Last week, the U.S. House of Representatives passed a bill that would amend the Communications Act of 1934 (that's the law's original date; it's been amended and revised several times since then). Missing from the bill was any explicit requirement for what advocates and ideologues have come to call "net neutrality." You'd hardly know it from most of the coverage, but if you actually read the bill and associated regulations, such a mandate is shown to be entirely unnecessary.The relevant section of HR 5252, as it was sent to the Senate for consideration, is SEC. 715, which includes the following provisions:
(a) Authority- The Commission shall have the authority to enforce the Commission's broadband policy statement and the principles incorporated therein.
(1) IN GENERAL- This section shall be enforced by the Commission under titles IV and V. A violation of the Commission's broadband policy statement or the principles incorporated therein shall be treated as a violation of this Act.
(2) MAXIMUM FORFEITURE PENALTY- For purposes of section 503, the maximum forfeiture penalty applicable to a violation described in paragraph (1) of this subsection shall be $500,000 for each violation.
(3) ADJUDICATORY AUTHORITY- The Commission shall have exclusive authority to adjudicate any complaint alleging a violation of the broadband policy statement and the principles incorporated therein.

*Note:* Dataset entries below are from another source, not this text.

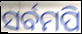
ସର୍ବମପି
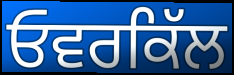
ਓਵਰਕਿੱਲ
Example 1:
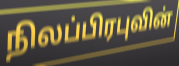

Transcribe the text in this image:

நிலப்பிரபுவின்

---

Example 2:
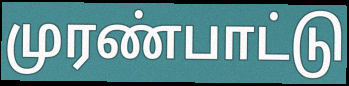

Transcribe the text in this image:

முரண்பாட்டு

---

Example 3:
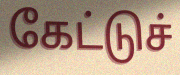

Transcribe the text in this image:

கேட்டுச்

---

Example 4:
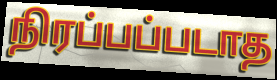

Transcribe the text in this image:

நிரப்பப்படாத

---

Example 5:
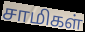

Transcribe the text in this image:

சாமிகள்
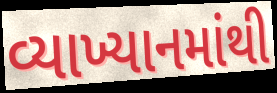
વ્યાખ્યાનમાંથી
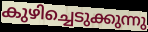
കുഴിച്ചെടുക്കുന്നു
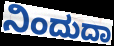
ನಿಂದುದಾ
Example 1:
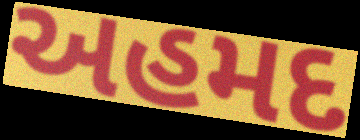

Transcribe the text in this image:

અહમદ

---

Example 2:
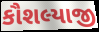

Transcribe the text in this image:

કૌશલ્યાજી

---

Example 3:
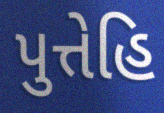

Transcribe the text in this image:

પુત્તેહિ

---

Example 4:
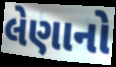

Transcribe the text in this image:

લેણાનો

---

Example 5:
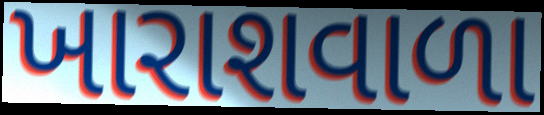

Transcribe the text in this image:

ખારાશવાળા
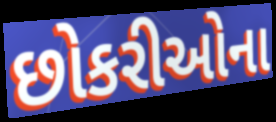
છોકરીઓના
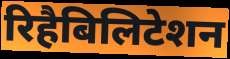
रिहैबिलिटेशन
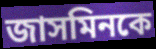
জাসমিনকে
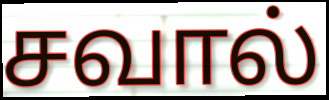
சவால்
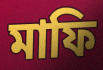
মাফি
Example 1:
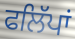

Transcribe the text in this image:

ਫਲਿੱਪਾਂ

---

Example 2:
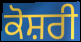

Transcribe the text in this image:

ਕੋਸ਼ਰੀ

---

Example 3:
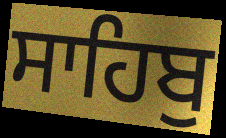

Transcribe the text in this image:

ਸਾਹਿਬੁ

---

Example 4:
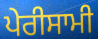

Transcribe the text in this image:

ਪੇਰੀਸਾਮੀ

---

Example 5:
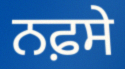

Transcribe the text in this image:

ਨਫ਼ਸੇ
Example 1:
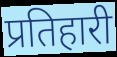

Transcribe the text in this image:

प्रतिहारी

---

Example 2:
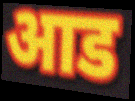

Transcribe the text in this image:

आड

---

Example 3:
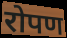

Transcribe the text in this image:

रोपण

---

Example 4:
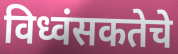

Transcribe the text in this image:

विध्वंसकतेचे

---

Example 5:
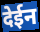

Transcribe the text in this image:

देईन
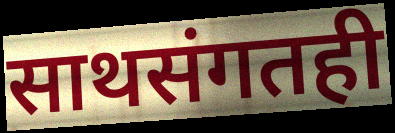
साथसंगतही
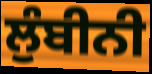
ਲੁੰਬੀਨੀ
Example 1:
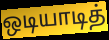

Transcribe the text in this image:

ஒடியாடித்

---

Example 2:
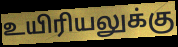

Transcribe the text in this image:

உயிரியலுக்கு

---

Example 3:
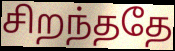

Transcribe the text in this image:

சிறந்ததே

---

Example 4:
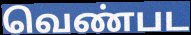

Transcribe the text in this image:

வெண்பட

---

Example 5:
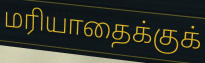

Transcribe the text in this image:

மரியாதைக்குக்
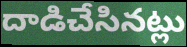
దాడిచేసినట్లు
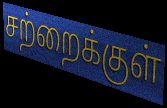
சற்றைக்குள்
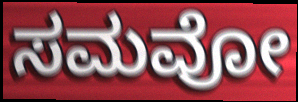
ಸಮವೋ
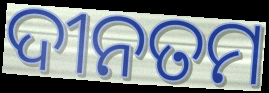
ଦୀନତମ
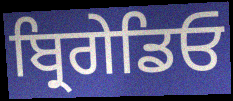
ਬ੍ਰਿਗੇਡਿਓ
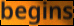
begins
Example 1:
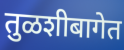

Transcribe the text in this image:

तुळशीबागेत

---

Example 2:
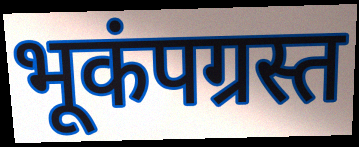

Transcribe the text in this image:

भूकंपग्रस्त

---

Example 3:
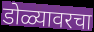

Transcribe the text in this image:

डोळ्यावरचा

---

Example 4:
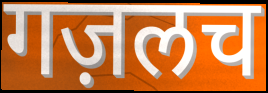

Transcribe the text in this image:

गज़लच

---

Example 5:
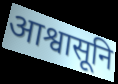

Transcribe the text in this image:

आश्वासूनि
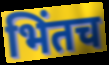
भिंतच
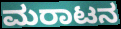
ಮರಾಟನ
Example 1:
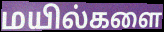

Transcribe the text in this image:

மயில்களை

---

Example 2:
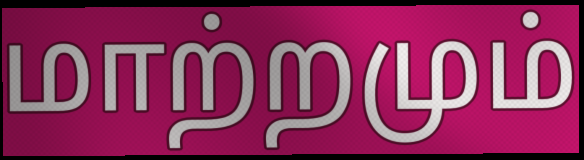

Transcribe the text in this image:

மாற்றமும்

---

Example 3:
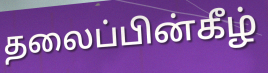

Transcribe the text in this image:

தலைப்பின்கீழ்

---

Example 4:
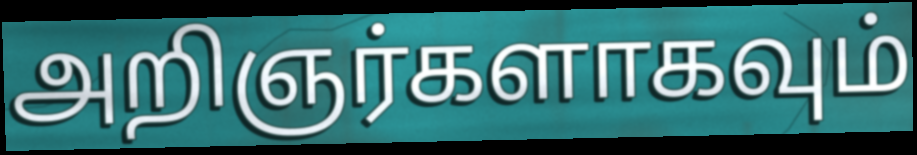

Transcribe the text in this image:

அறிஞர்களாகவும்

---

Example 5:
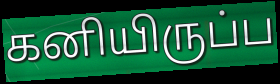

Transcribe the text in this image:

கனியிருப்ப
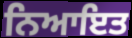
ਨਿਆਇਤ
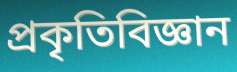
প্রকৃতিবিজ্ঞান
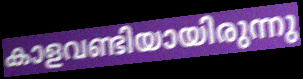
കാളവണ്ടിയായിരുന്നു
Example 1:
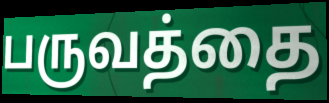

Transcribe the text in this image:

பருவத்தை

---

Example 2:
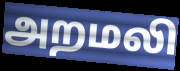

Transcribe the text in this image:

அறமலி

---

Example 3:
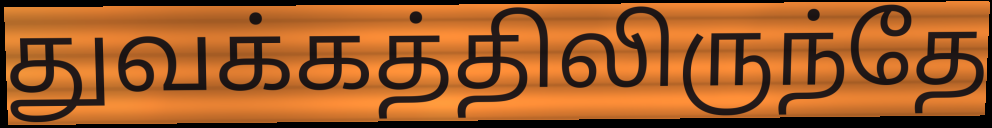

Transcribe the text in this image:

துவக்கத்திலிருந்தே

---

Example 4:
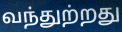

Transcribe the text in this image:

வந்துற்றது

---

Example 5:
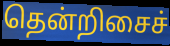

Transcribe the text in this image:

தென்றிசைச்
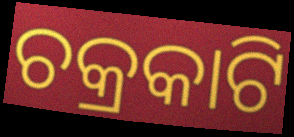
ଚକ୍ରକାଟି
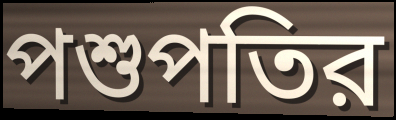
পশুপতির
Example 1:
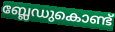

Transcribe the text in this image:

ബ്ലേഡുകൊണ്ട്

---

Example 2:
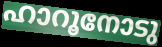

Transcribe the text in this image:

ഹാറൂനോടു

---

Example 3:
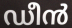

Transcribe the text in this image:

ഡീൻ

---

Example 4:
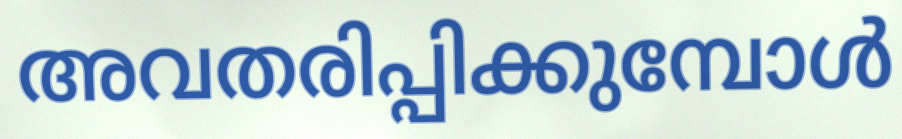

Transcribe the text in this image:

അവതരിപ്പിക്കുമ്പോൾ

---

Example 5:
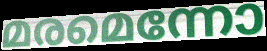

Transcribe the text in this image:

മരമെന്നോ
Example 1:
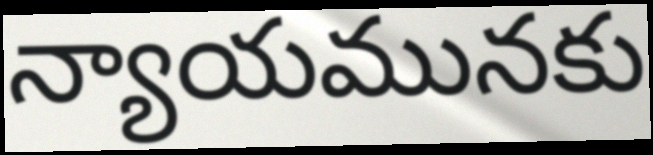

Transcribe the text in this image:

న్యాయమునకు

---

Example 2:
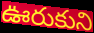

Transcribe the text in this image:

ఊరుకుని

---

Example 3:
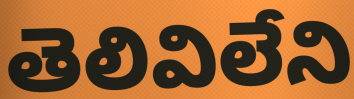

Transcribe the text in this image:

తెలివిలేని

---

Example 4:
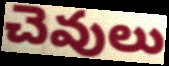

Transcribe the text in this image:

చెవులు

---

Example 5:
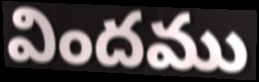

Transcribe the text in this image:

విందము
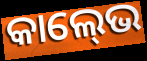
କାଲ୍‍ଭେ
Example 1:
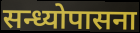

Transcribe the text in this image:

सन्ध्योपासना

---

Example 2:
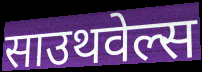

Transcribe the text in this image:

साउथवेल्स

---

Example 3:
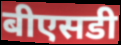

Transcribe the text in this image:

बीएसडी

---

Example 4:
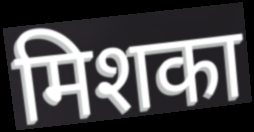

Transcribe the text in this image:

मिशका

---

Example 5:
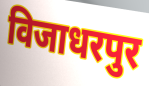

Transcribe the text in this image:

विजाधरपुर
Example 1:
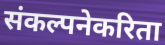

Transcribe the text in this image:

संकल्पनेकरिता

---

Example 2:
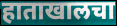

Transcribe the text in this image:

हाताखालचा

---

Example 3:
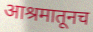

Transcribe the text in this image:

आश्रमातूनच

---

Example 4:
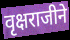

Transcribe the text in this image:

वृक्षराजीने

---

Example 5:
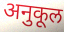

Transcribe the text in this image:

अनुकूल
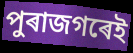
পুৰাজগৰেই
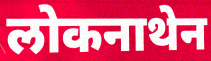
लोकनाथेन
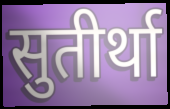
सुतीर्था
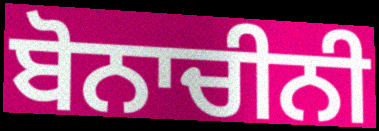
ਬੋਨਾਚੀਨੀ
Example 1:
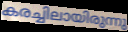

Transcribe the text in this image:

കരച്ചിലായിരുന്നു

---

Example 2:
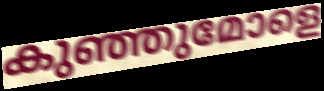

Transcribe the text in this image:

കുഞ്ഞുമോളെ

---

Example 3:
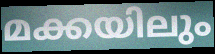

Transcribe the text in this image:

മക്കയിലും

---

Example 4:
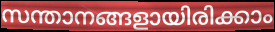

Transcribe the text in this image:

സന്താനങ്ങളായിരിക്കാം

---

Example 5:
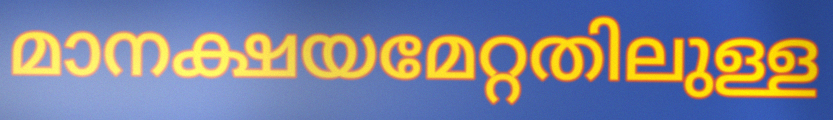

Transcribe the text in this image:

മാനക്ഷയമേറ്റതിലുള്ള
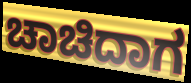
ಚಾಚಿದಾಗ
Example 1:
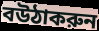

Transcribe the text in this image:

বউঠাকরুন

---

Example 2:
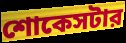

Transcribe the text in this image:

শোকেসটার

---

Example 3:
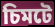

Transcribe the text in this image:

চিমটে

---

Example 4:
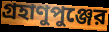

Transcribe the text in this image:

গ্রহাণুপুঞ্জের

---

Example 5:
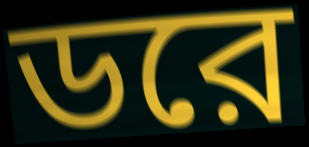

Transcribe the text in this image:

ডরে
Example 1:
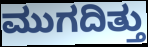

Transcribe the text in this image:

ಮುಗದಿತ್ತು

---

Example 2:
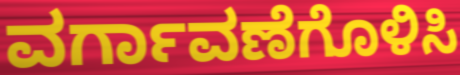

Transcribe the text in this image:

ವರ್ಗಾವಣೆಗೊಳಿಸಿ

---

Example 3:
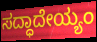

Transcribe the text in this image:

ಸದ್ಧಾದೇಯ್ಯಂ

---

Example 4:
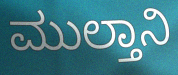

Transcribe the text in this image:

ಮುಲ್ತಾನಿ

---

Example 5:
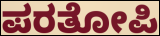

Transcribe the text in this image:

ಪರತೋಪಿ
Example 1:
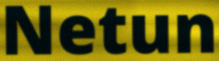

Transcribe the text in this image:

Netun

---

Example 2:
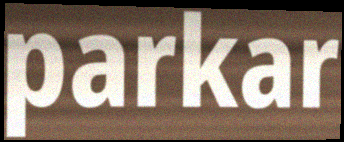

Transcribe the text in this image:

parkar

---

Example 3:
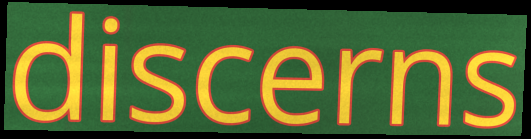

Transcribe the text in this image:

discerns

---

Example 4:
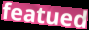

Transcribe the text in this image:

featued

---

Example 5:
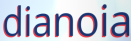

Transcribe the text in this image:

dianoia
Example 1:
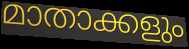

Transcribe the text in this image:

മാതാക്കളും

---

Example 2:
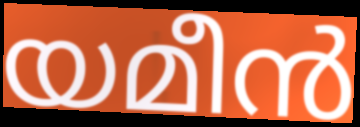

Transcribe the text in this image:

യമീൻ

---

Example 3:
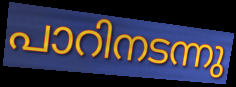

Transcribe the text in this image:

പാറിനടന്നു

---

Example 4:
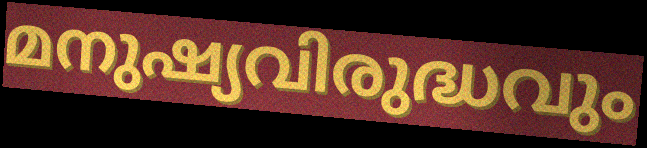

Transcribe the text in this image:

മനുഷ്യവിരുദ്ധവും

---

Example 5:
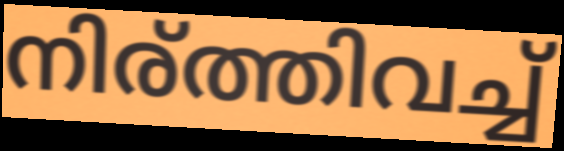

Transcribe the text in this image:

നിര്ത്തിവച്ച്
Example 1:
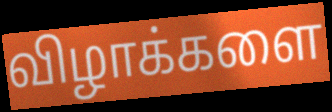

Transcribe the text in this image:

விழாக்களை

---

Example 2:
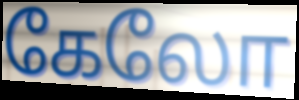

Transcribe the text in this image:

கேலோ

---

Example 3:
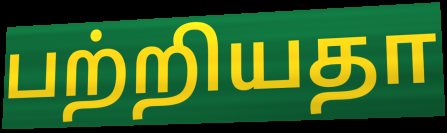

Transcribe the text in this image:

பற்றியதா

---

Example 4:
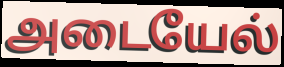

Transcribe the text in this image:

அடையேல்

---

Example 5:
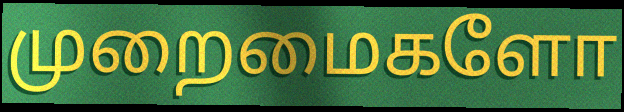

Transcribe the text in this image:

முறைமைகளோ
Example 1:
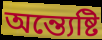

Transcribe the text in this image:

অন্ত্যেষ্টি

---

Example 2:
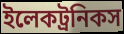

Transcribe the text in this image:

ইলেকট্রনিকস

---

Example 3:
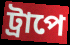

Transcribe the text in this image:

ট্রাপে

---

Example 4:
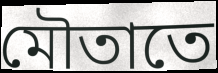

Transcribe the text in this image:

মৌতাতে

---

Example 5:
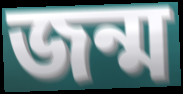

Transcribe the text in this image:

জন্ম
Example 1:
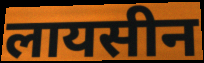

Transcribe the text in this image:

लायसीन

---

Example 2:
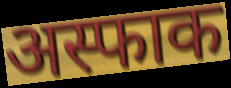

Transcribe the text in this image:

अस्फाक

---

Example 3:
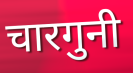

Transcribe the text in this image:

चारगुनी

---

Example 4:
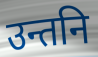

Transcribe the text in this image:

उन्तनि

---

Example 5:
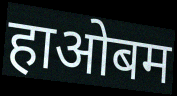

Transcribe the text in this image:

हाओबम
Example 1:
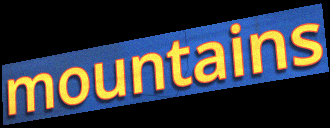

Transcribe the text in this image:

mountains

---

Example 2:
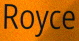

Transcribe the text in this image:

Royce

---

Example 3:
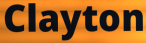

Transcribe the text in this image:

Clayton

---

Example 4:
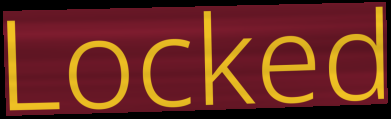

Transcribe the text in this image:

Locked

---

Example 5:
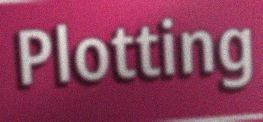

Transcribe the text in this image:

Plotting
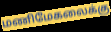
மணிமேகலைக்கு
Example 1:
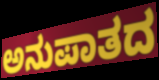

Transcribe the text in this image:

ಅನುಪಾತದ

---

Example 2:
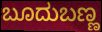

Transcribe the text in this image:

ಬೂದುಬಣ್ಣ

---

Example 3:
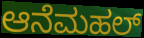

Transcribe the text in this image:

ಆನೆಮಹಲ್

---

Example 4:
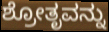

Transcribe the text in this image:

ಶ್ರೋತೃವನ್ನು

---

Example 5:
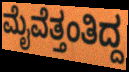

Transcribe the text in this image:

ಮೈವೆತ್ತಂತಿದ್ದ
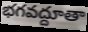
భగవద్దూతా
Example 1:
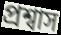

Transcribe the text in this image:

প্রশ্বাস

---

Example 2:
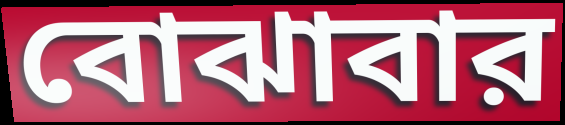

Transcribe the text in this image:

বোঝাবার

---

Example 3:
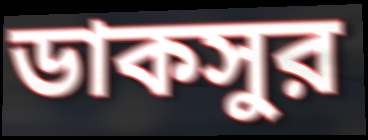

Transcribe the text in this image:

ডাকসুর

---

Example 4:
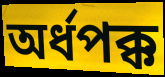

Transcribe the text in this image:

অর্ধপক্ক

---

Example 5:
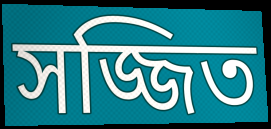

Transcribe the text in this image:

সজ্জিত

The Commission shall complete an adjudicatory proceeding under this subsection not later than 90 days after receipt of the complaint. If, upon completion of an adjudicatory proceeding pursuant to this section, the Commission determines that such a violation has occurred, the Commission shall have authority to adopt an order to require the entity subject to the complaint to comply with the broadband policy statement and the principles incorporated therein. Such authority shall be in addition to the authority specified in paragraph (1) to enforce this section under titles IV and V. In addition, the Commission shall have authority to adopt procedures for the adjudication of complaints alleging a violation of the broadband policy statement or principles incorporated therein.
So the House bill, as passed, 1) gives the FCC authority to enforce its broadband policy, 2) allows for a fine of half-a-million smackeroos if the policy is violated, and 3) allows the FCC to force compliance.
And what does the FCC broadband policy statement [PDF] say?
...to ensure that broadband networks are widely deployed, open, affordable, and accessible to all consumers, the Commission adopts the following principles:
- To encourage broadband deployment and preserve and promote the open and interconnected nature of the public Internet, consumers are entitled to access the lawful Internet content of their choice.
- To encourage broadband deployment and preserve and promote the open and interconnected nature of the public Internet, consumers are entitled to run applications and use services of their choice, subject to the needs of law enforcement.
- To encourage broadband deployment and preserve and promote the open and interconnected nature of the public Internet, consumers are entitled to connect their choice of legal devices that do not harm the network.
- To encourage broadband deployment and preserve and promote the open and interconnected nature of the public Internet, consumers are entitled to competition among network providers, application and service providers, and content providers.
Combined with the text from the House bill, this means the FCC would have absolute regulatory authority to guarantee that consumers can 1) access the content of their choice, 2) run applications and use services, and 3) connect their choice of legal devices. If the FCC deems that there has been a violation of these rights, they can impose the fines and penalties laid out above.
To me this seems like the best framework. It empowers the FCC with regulatory authority, but doesn't impose unreasonable requirements on the carriers, nor does it preclude any kind of arrangements that may allow carriers and providers to provide IMPROVED service over the best-effort Internet we currently have. Anything beyond that would be restrictive and limiting, and worst of all driven by the fear of potential abuses.
Now the ball is in the Senate's court, where the "neutrality" advocates are hoping to get what the House wouldn't give. Speaking for myself, I hope they get the same results--the House bill seems more than adequate to protect consumers from capricious abuse, and trying to limit carriers beyond that baseline level would be unnecessary and probably even harmful.